My father served on the IAT board for a time, and though he gave up that slot a few years ago, the lessons and stories he took away nourished him through his last days. It was, without a doubt, one of the proudest associations he had in life.
I was speaking with my mother, Karen Wihbey, the other day, and she was recalling the pure admiration he always had for Dick Anderson: his intrepid spirit; how he was always encouraging people to do more, to transcend themselves. My father would at times say to me something along the lines of, “Dick wants me to do this. I can’t possibly do it. But Dick makes anything possible!”
I recently emailed with Dick. He wrote to me, “Your father was such a nice man and I will miss him. It is really too bad that he didn’t get to enjoy more of his retirement, but fate calls us in a random manner and some of us have just been lucky.”
Though my father was unlucky in one sense, he was nevertheless lucky in another. He got to know the many amazing souls who have helped build the IAT. Of course, there are so many other names to mention here. I only wish my father could be here to do them all justice. He was forever marveling at, and telling stories about, the people who loved the trail, like M.J. Eberhart, "Nimblewill Nomad.”
When Will Richard found out recently that my father had died, he said he was in disbelief. But he also wrote the following: “Your father represented so much of life with his wit, it is really difficult to comprehend his passing. Frank was always for us – in every way – for the IAT.”

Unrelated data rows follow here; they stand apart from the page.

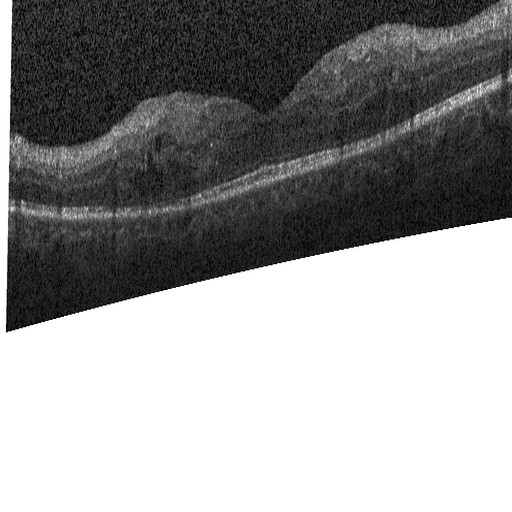

OCT B-scan; SD-OCT; horizontal scan through the fovea. Diagnosis: diabetic macular edema (DME).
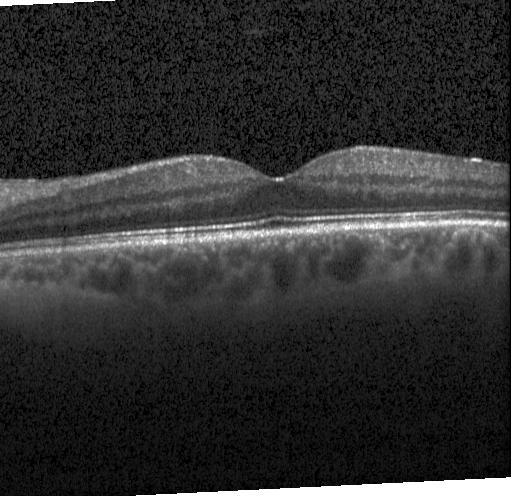

Instrument: Heidelberg Spectralis · retinal OCT B-scan · SD-OCT — Diagnosis: no CNV, no DME, and no drusen.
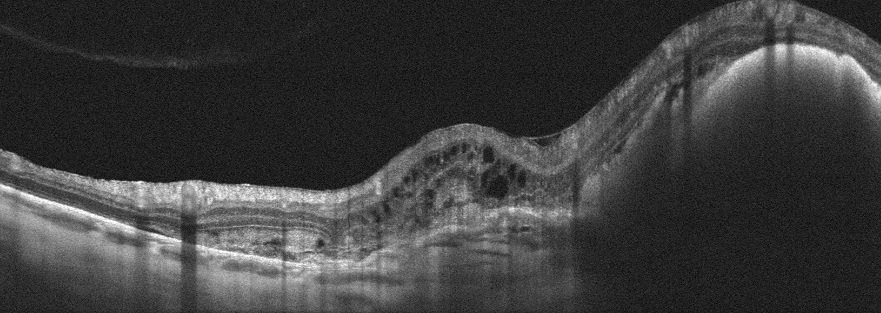 Optovue Avanti RTVue XR, macular scan, optical coherence tomography scan.
Finding: AMD.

Our family takes great joy in such expressions of praise. It has been a painful way, obviously, to start this new year. But we have been remembering all his accomplishments, including the fact that, in addition to hiking good chunks of the IAT north of Katahdin, he had completed the Appalachian Trail’s southward stretch from Maine to New Jersey.
Frank Wihbey loved languages, and he knew the basics of perhaps ten different tongues – from ancient Aramaic to Spanish. One of the great attractions of the work of IAT – or Sentiers International Des Appalaches – was that he got to use his French language skills. One of the wonderful fruits of his collaboration with Jocelyne DeChamplain, of Matane, Quebec, was the bilingual hiker’s guide they produced. Dick Anderson tells me that it is still in print.

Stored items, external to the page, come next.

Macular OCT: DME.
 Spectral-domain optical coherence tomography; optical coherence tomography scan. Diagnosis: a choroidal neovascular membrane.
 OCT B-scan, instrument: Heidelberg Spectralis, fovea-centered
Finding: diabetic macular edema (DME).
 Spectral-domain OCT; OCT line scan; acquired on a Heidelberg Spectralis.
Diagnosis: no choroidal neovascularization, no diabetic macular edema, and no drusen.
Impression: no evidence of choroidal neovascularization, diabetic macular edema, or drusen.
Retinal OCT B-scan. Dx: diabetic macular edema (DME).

Now, I tell this last part of his story because I know hikers need to know the details.
The outdoors are always unpredictable, and it’s in the hiker DNA to seek specifics, and to learn. Indeed, my father’s final lines in his journal relate to how he had put too much in his backpack on a previous day’s hike in California, and how he was determined to have a lighter load. The last words he wrote in that journal – in addition to recording the various bird species he observed – were “live and learn.”
The cliffs at Torrey Pines State Reserve are some 300 feet high, with many danger signs posted around them. My father appears to have slipped on the sandy soil. The terrain is quite different than the roots-and-rocks he was used to in the East. The authorities said the evidence shows he was trying to hang on. They found him about 100 to 150 feet down the side of the bluffs. He was located after the search and rescue folks pinged the GPS chip in his IPhone, and lowered down a man from a helicopter. My father had died in the fall.

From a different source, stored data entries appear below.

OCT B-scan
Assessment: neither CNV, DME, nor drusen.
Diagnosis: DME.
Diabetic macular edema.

Of course, this is a difficult reality to grapple with, or to put again in words. But I know my Dad above all sought clarity and truth.
I don’t take his final words, “live and learn,” as something ominous or ironic. I take them as prescient encouragement to all of us – to those who are living – to keep going, to keep learning, to keep loving what we are doing.
Frank Wihbey loved the outdoors and loved the trail. We all imagine that somewhere, on some overgrown, bush-ridden path way out in the wilderness, he is still in some sense sauntering along, following the moose into nature.